L’universo dello streaming si arricchisce ogni giorno di nuovi servizi: da Apple TV+ a Netflix, passando per l’imminente Disney+ e il già ben rodato Prime Video, le alternative per i consumatori non mancano. Eppure questo affollamento di mercato rischia di danneggiare l’intero settore: è quanto rivela un recente studio, pronto a sottolineare come la moltiplicazione delle piattaforme spinga l’utente a non sottoscrivere nessun abbonamento e, forse, a tornare alla pirateria.

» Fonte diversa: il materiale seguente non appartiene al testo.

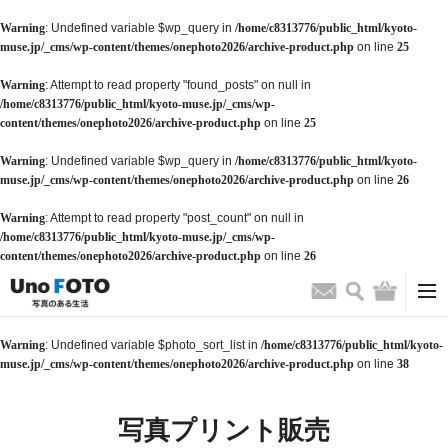
Warning
: Undefined variable $wp_query in
/home/c8313776/public_html/kyoto-
muse.jp/_cms/wp-content/themes/onephoto2026/archive-product.php
on line
25
Warning
: Attempt to read property "found_posts" on null in
/home/c8313776/public_html/kyoto-muse.jp/_cms/wp-
content/themes/onephoto2026/archive-product.php
on line
25
Warning
: Undefined variable $wp_query in
/home/c8313776/public_html/kyoto-
muse.jp/_cms/wp-content/themes/onephoto2026/archive-product.php
on line
26
Warning
: Attempt to read property "post_count" on null in
/home/c8313776/public_html/kyoto-muse.jp/_cms/wp-
content/themes/onephoto2026/archive-product.php
on line
26
検索
バッグ
お問い合わせ
Warning
: Undefined variable $photo_sort_list in
/home/c8313776/public_html/kyoto-
muse.jp/_cms/wp-content/themes/onephoto2026/archive-product.php
on line
38
写真プリント販売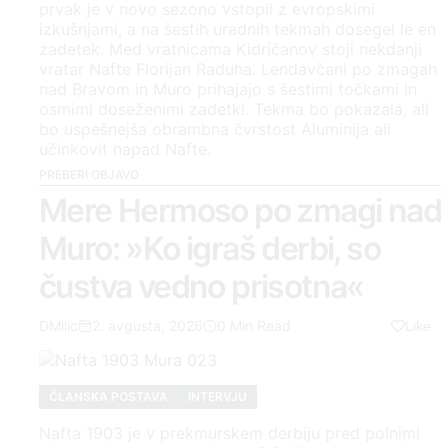
prvak je v novo sezono vstopil z evropskimi
izkušnjami, a na šestih uradnih tekmah dosegel le en
zadetek. Med vratnicama Kidričanov stoji nekdanji
vratar Nafte Florijan Raduha. Lendavčani po zmagah
nad Bravom in Muro prihajajo s šestimi točkami in
osmimi doseženimi zadetki. Tekma bo pokazala, ali
bo uspešnejša obrambna čvrstost Aluminija ali
učinkovit napad Nafte.
PREBERI OBJAVO
Mere Hermoso po zmagi nad
Muro: »Ko igraš derbi, so
čustva vedno prisotna«
DMilic
2. avgusta, 2026
0 Min Read
Like
ČLANSKA POSTAVA
INTERVJU
Nafta 1903 je v prekmurskem derbiju pred polnimi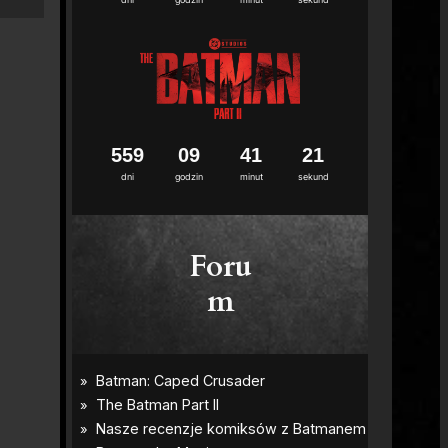
5
5
9
0
9
4
1
2
0
dni
godzin
minut
sekund
Foru
m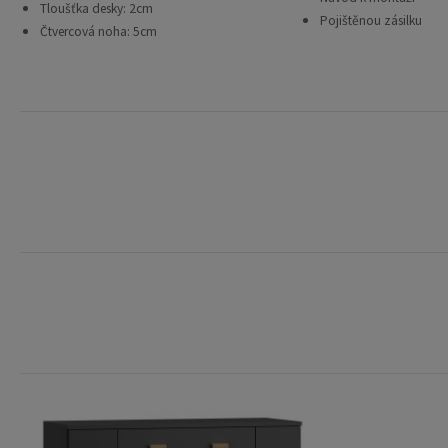
Tloušťka desky: 2cm
Pojištěnou zásilku
Čtvercová noha: 5cm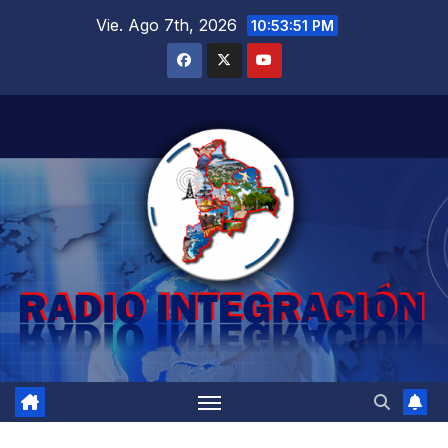
Saltar
Vie. Ago 7th, 2026
10:53:53 PM
al
contenido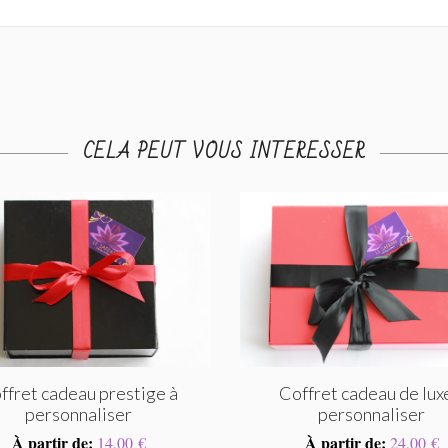
CELA PEUT VOUS INTERESSER
ffret cadeau prestige à
Coffret cadeau de lux
personnaliser
personnaliser
À partir de:
À partir de:
14,00 €
24,00 €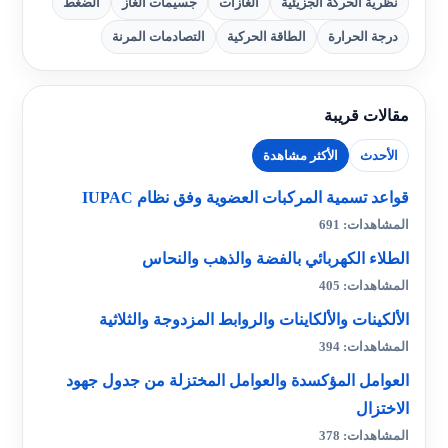
نظرية الحركة الجزيئية
الغازات
جسيمات الغاز
الضغط
درجة الحرارة
الطاقة الحركية
التصادمات المرنة
مقالات قريبة
الأحدث
الأكثر مشاهدة
قواعد تسمية المركبات العضوية وفق نظام IUPAC
المشاهدات: 691
الطلاء الكهربائي بالفضة والذهب والنحاس
المشاهدات: 405
الألكينات والألكاينات والروابط المزدوجة والثلاثية
المشاهدات: 394
العوامل المؤكسدة والعوامل المختزلة من جدول جهود
الاختزال
المشاهدات: 378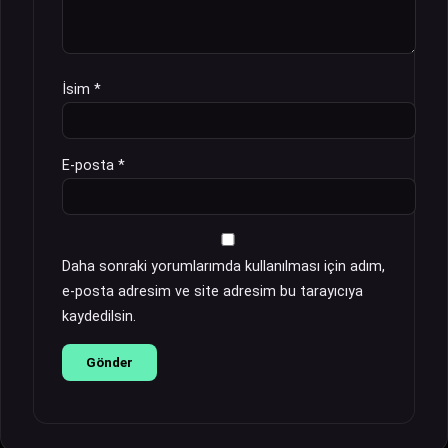
İsim
*
E-posta
*
Daha sonraki yorumlarımda kullanılması için adım,
e-posta adresim ve site adresim bu tarayıcıya
kaydedilsin.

I dati emergono da uno studio condotto da UTA IQ, pronto a confermare come le troppe alternative sul mercato generino confusione nell’utente, il quale sarà portato a ignorare un eventuale abbonamento per svariati motivi. La ricerca ha coinvolto 6.634 consumatori negli Stati Uniti, in Canada, in Australia e nei Paesi Bassi, ottenendo così un campione sufficientemente rappresentativo delle necessità di streaming odierne.
Il 70% degli intervistati sostiene come oggi le alternative di streaming video siano troppe e, poiché tutte caratterizzate da show proprietari ed esclusive, forse una spesa su cui non vale investire. L’87% dei consumatori, infatti, sostiene sia troppo caro riuscire a mantenere il passo con tutte le proposte.

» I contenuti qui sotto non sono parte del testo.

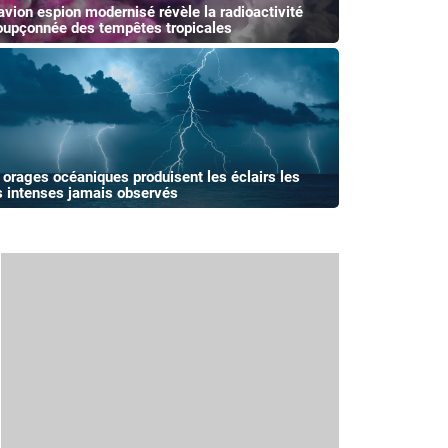
avion espion modernisé révèle la radioactivité
oupçonnée des tempêtes tropicales
 orages océaniques produisent les éclairs les
s intenses jamais observés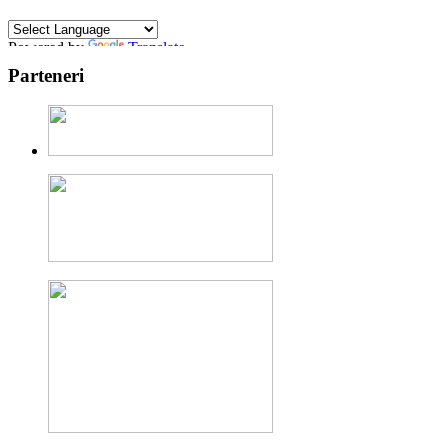
Powered by
Translate
Parteneri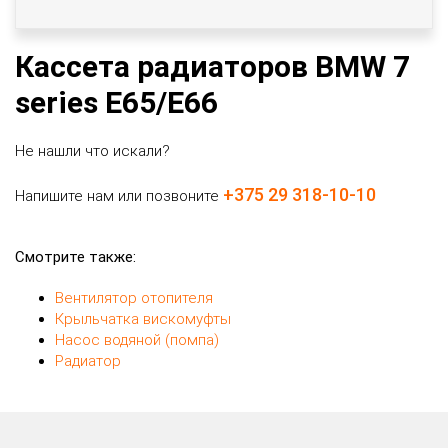
Кассета радиаторов BMW 7
series E65/E66
Не нашли что искали?
+375 29 318-10-10
Напишите нам или позвоните
Смотрите также:
Вентилятор отопителя
Крыльчатка вискомуфты
Насос водяной (помпа)
Радиатор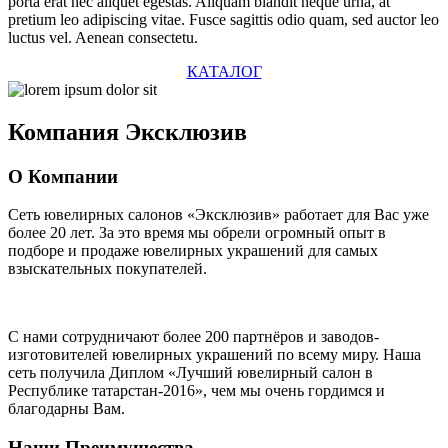
porta erat nec aliquet egestas. Aliquam blandit neque urna, at
pretium leo adipiscing vitae. Fusce sagittis odio quam, sed auctor leo
luctus vel. Aenean consectetu.
КАТАЛОГ
Компания
Эксклюзив
О Компании
Сеть ювелирных салонов «Эксклюзив» работает для Вас уже
более 20 лет
. За это время мы обрели огромный опыт в
подборе и продаже ювелирных украшений для самых
взыскательных покупателей.
С нами сотрудничают
более 200 партнёров
и заводов-
изготовителей ювелирных украшений по всему миру. Наша
сеть получила Диплом
«Лучший ювелирный салон в
Республике татарстан-2016»
, чем мы очень гордимся и
благодарны Вам.
Наши Преимущества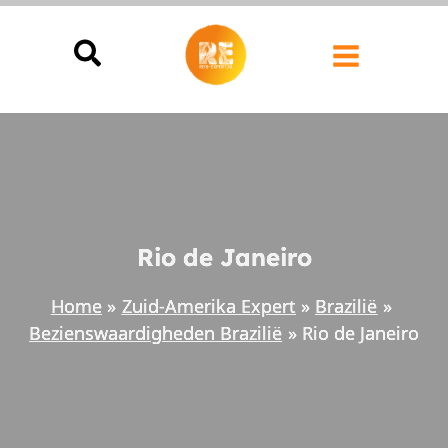
Ga
naar
de
inhoud
Rio de Janeiro
Home
Zuid-Amerika Expert
Brazilië
Bezienswaardigheden Brazilië
Rio de Janeiro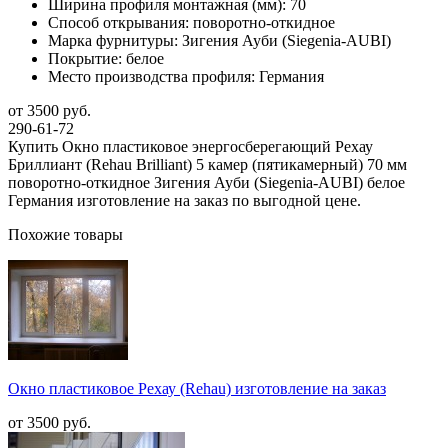
Ширина профиля монтажная (мм):
70
Способ открывания:
поворотно-откидное
Марка фурнитуры:
Зигения Ауби (Siegenia-AUBI)
Покрытие:
белое
Место производства профиля:
Германия
от 3500 руб.
290-61-72
Купить Окно пластиковое энергосберегающий Рехау
Бриллиант (Rehau Brilliant) 5 камер (пятикамерный) 70 мм
поворотно-откидное Зигения Ауби (Siegenia-AUBI) белое
Германия изготовление на заказ по выгодной цене.
Похожие товары
Окно пластиковое Рехау (Rehau) изготовление на заказ
от 3500 руб.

Il discorso sembra essere specifico per le piattaforme video, poiché nell’universo musicale il funzionamento risulta assai differente. L’utente che sceglie Apple Music, Spotify, Amazon Music Unlimited o altri, può contare su cataloghi fra loro molto simili. Di conseguenza, è sufficiente scegliere una sola offerta fra le tante per poter assolvere a tutte i desideri di ascolto musicale. I servizi di streaming video, invece, vedono librerie proprietarie, show originali ed esclusive: per seguire tutti i suoi show preferiti, di conseguenza, l’appassionato dovrà sottoscrivere più abbonamenti contemporaneamente.

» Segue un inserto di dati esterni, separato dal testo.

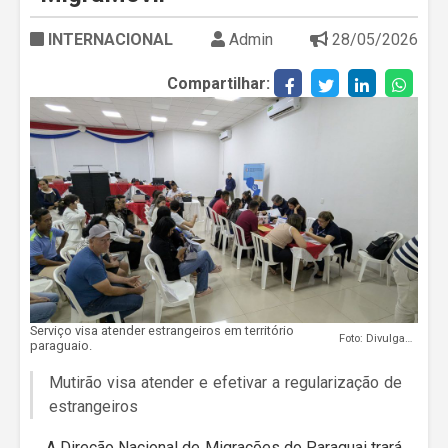
INTERNACIONAL
Admin
28/05/2026
Compartilhar:
Serviço visa atender estrangeiros em território
Foto: Divulgação
paraguaio.
Mutirão visa atender e efetivar a regularização de
estrangeiros
A Direção Nacional de Migrações do Paraguai trará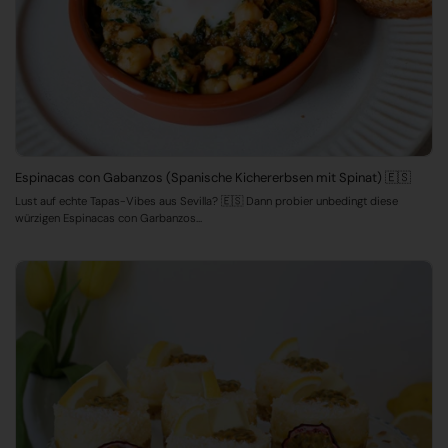
Espinacas con Gabanzos (Spanische Kichererbsen mit Spinat) 🇪🇸
Lust auf echte Tapas-Vibes aus Sevilla? 🇪🇸 Dann probier unbedingt diese
würzigen Espinacas con Garbanzos...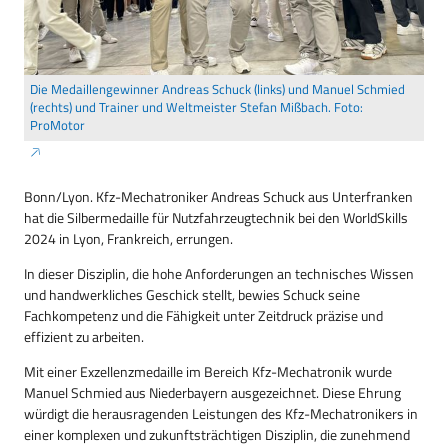
Die Medaillengewinner Andreas Schuck (links) und Manuel Schmied
(rechts) und Trainer und Weltmeister Stefan Mißbach. Foto:
ProMotor
Bonn/Lyon. Kfz-Mechatroniker Andreas Schuck aus Unterfranken
hat die Silbermedaille für Nutzfahrzeugtechnik bei den WorldSkills
2024 in Lyon, Frankreich, errungen.
In dieser Disziplin, die hohe Anforderungen an technisches Wissen
und handwerkliches Geschick stellt, bewies Schuck seine
Fachkompetenz und die Fähigkeit unter Zeitdruck präzise und
effizient zu arbeiten.
Mit einer Exzellenzmedaille im Bereich Kfz-Mechatronik wurde
Manuel Schmied aus Niederbayern ausgezeichnet. Diese Ehrung
würdigt die herausragenden Leistungen des Kfz-Mechatronikers in
einer komplexen und zukunftsträchtigen Disziplin, die zunehmend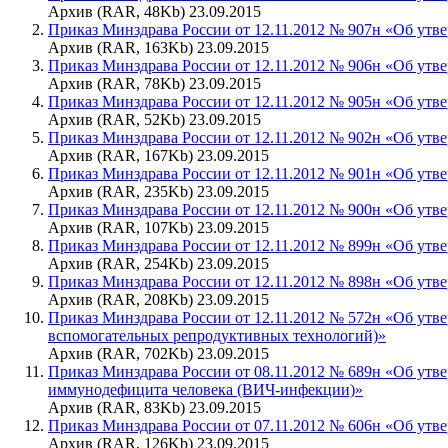
Архив (RAR, 48Kb) 23.09.2015
Приказ Минздрава России от 12.11.2012 № 907н «Об ут
Архив (RAR, 163Kb) 23.09.2015
Приказ Минздрава России от 12.11.2012 № 906н «Об ут
Архив (RAR, 78Kb) 23.09.2015
Приказ Минздрава России от 12.11.2012 № 905н «Об ут
Архив (RAR, 52Kb) 23.09.2015
Приказ Минздрава России от 12.11.2012 № 902н «Об утв
Архив (RAR, 167Kb) 23.09.2015
Приказ Минздрава России от 12.11.2012 № 901н «Об ут
Архив (RAR, 235Kb) 23.09.2015
Приказ Минздрава России от 12.11.2012 № 900н «Об ут
Архив (RAR, 107Kb) 23.09.2015
Приказ Минздрава России от 12.11.2012 № 899н «Об ут
Архив (RAR, 254Kb) 23.09.2015
Приказ Минздрава России от 12.11.2012 № 898н «Об утв
Архив (RAR, 208Kb) 23.09.2015
Приказ Минздрава России от 12.11.2012 № 572н «Об утв
вспомогательных репродуктивных технологий)»
Архив (RAR, 702Kb) 23.09.2015
Приказ Минздрава России от 08.11.2012 № 689н «Об ут
иммунодефицита человека (ВИЧ-инфекции)»
Архив (RAR, 83Kb) 23.09.2015
Приказ Минздрава России от 07.11.2012 № 606н «Об ут
Архив (RAR, 126Kb) 23.09.2015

Ciò genera elevata insoddisfazione, così come lo stesso studio conferma: il 67% degli utenti già oggi ritiene frustrante doversi abbonare a servizi multipli. Di questi, il 58% ritiene stressante dover gestire troppi account e login. E, nonostante la pluralità di offerte, il 45% afferma di avere difficoltà nel cercare il contenuto desiderato. Così come sottolinea Vice, la ricerca trova già alcune evidenze aneddotiche nella realtà, sebbene senza nessuna pretesa di scientificità: dopo anni di un relativo scarso ricorso ai sistemi di P2P, alla proliferazione delle piattaforme video è corrisposto un ritorno a torrent e affini. D’altronde, considerando come la spesa media sia di circa 10 dollari mensili per abbonamento, l’utente rischia di dover pagare 40 o 50 dollari per seguire quelle 4 o 5 serie da lui gradite: una spesa fuori mercato, che spinge gli appassionati proprio alla pirateria. Così ha spiegato Ernesto van der Sar, direttore di Torrent Freak:
Se le persone sono costrette a spendere sempre di più per soddisfare i loro bisogni di consumo televisivo e cinematografico, una grande porzione deciderà di farne a meno o di cercare alternative. Un risultato probabile è quello di un ritorno di sempre più persone alla pirateria.